Using the search buttons (denoted by a magnifying glass), users can navigate folders and files on a disc in one of two ways: pressing the buttons once brings up the root menu structure for folders and files, which can be selected and searched though by name, using a combination of the enter button and the rotary dial; and for those who know the order of tracks on a disc, a quick search function enables you to skip straight to a desired track. For those less interested in search, there are also a number of shuffle playback options for folders, tracks, and discs (for attached changers).
Like the HD Radio-enabled Sony CDX-GT520 and XAV-W1, the CDA-9885 must be connected to a bulky, separately sold external module in order to get HD Radio reception. In contrast to the neat layout of the faceplate, we found this necessity an inelegant solution, especially during installation. We were unable to fit the HD module (which measures 7 13/16 inches wide by 1 3/8 inches tall by 7 7/8 inches deep) in the dash behind our stereo and found that we had to either stick it in the glove box--thereby taking up most of the space in the latter--or attach it to the underside of the cowl, which is not an attractive proposition.

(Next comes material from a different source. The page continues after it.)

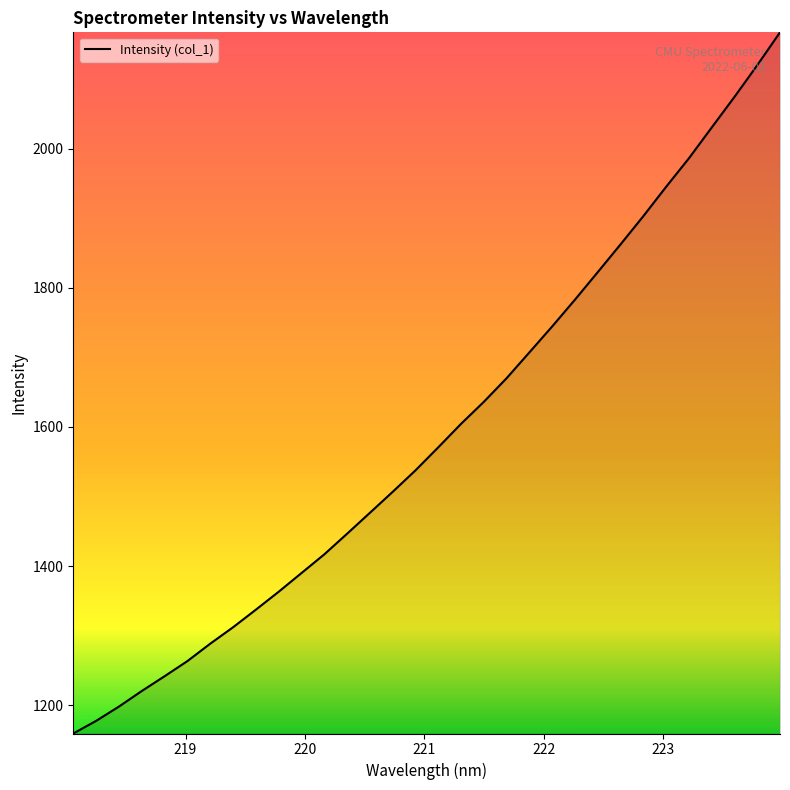

What is the difference between the maximum and minimum values?

1008.7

As we have (predictably) found in the past, HD radio sounds a lot better than regular FM signal radio, and the output of the CDA-9885 is no exception. Drivers are given a good sense of the contrast between regular FM and HD while waiting the few seconds for the digital signal to kick in, at which point the faint fuzzy static interference associated with even the clearest of FM signals disappears, giving the audio a crisp, unimpeded quality.
For our test of the audio output and the CDA-9885's EQ settings, we explored the full breadth of the local HD Radio spectrum, finding everything from PM Dawn to Telemann. In addition to the standard EQ settings (bass, treble, loud), the system has an option for setting the bandwidth of the bass output (narrow to wide over four increments); Defeat (which disables all other signal processing); and a separate bass-level control for a standalone subwoofer.
With its $200 HD Radio tuner and a base price of about $250, the Alpine CDA-9885 is by no means a cheap option for bringing HD Radio on the road. If you have room to hide the enormous external module, however, it is a stylish and easy-to-use device with a great sound and one of the most intuitive audio navigation interfaces we've seen in this class.